Today has been an interesting day.  Nothing too extraordinary happened… well… events that is.  I finally have decided on a “local” shop for tattoos.  I’m going to go to True Blue Tattoos in Austin.  Having found a female artist that I love, I started thinking about the projects I have started.  I’d really like to get my right arm (Mom’s) finished.  Dad’s arm (my left) finally has been planned out.  I’ve finally decided to do my video game motif on my leg!  So with the important decisions made, I’ve started listing my favorite games so I can make sure they are represented accurately.  I don’t want it to just be “list the random games” since most of my tattoos already have so much meaning, this one won’t be any different.  So far I have:

-Altered Beast (my brother used to play this game with me)
-After Burner (the game my brother and I played right after Mom’s death)
-Raving Rabbids (spending time playing video games with some friends… long story)
-Mario in the raccoon suit (Super Mario Brothers 3 was the game that Cindy, Pam, and I would always play)
-Lolo from Adventures of Lolo (game my brother picked out for me)
-Druid symbol from WoW (reminds me that everyone has a little nerd in them)

### EXTRACTED ENTRIES
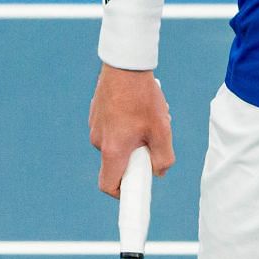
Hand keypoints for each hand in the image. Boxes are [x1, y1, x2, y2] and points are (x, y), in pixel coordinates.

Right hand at [88, 65, 174, 196]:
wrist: (124, 65)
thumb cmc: (143, 97)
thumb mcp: (162, 129)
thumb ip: (163, 157)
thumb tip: (159, 172)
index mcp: (113, 150)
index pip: (108, 185)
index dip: (122, 193)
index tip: (136, 191)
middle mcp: (98, 141)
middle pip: (117, 162)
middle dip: (136, 157)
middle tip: (154, 140)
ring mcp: (95, 126)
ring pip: (117, 142)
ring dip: (134, 137)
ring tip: (149, 117)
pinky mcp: (96, 113)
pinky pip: (113, 127)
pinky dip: (126, 124)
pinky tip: (140, 106)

### WHAT TO WORK ON
• A. According to the blog post about tattoo plans, which tattoo shop has the writer chosen?
• B. Print everything in the blog post about tattoo plans from "-Raving Rabbids (spending" down to "nerd in them)".
• C. Carry on the blog post about tattoo plans from its final line.

### RESPONSES
• A. True Blue Tattoos in Austin.

• B.
-Raving Rabbids (spending time playing video games with some friends… long story)
-Mario in the raccoon suit (Super Mario Brothers 3 was the game that Cindy, Pam, and I would always play)
-Lolo from Adventures of Lolo (game my brother picked out for me)
-Druid symbol from WoW (reminds me that everyone has a little nerd in them)

• C.
-Laughing dog from Duck Hunt (reminds me that you can get as close to the TV as possible… you still might miss a duck or two) 

Still working on my list. 🙂

Cause Blue Eyes…You’re the secret I keep…Cause Blue Eyes…I just wanna sing a song with you…

I realize it has been a while since I’ve updated.   Things have been happening here at a pretty fast pace. 🙂  I have moved again.  I’m still in the same town I was in, just a bigger, better apartment.  I’ve finally landed a job… with the state of Texas working in their Health and Human Services department with the Outsourcing Manager.  All-in-all, things have been going well.  I do plan on updating you more in depth very soon, but I have laundry that is waiting on me and a pizza that needs to be baked.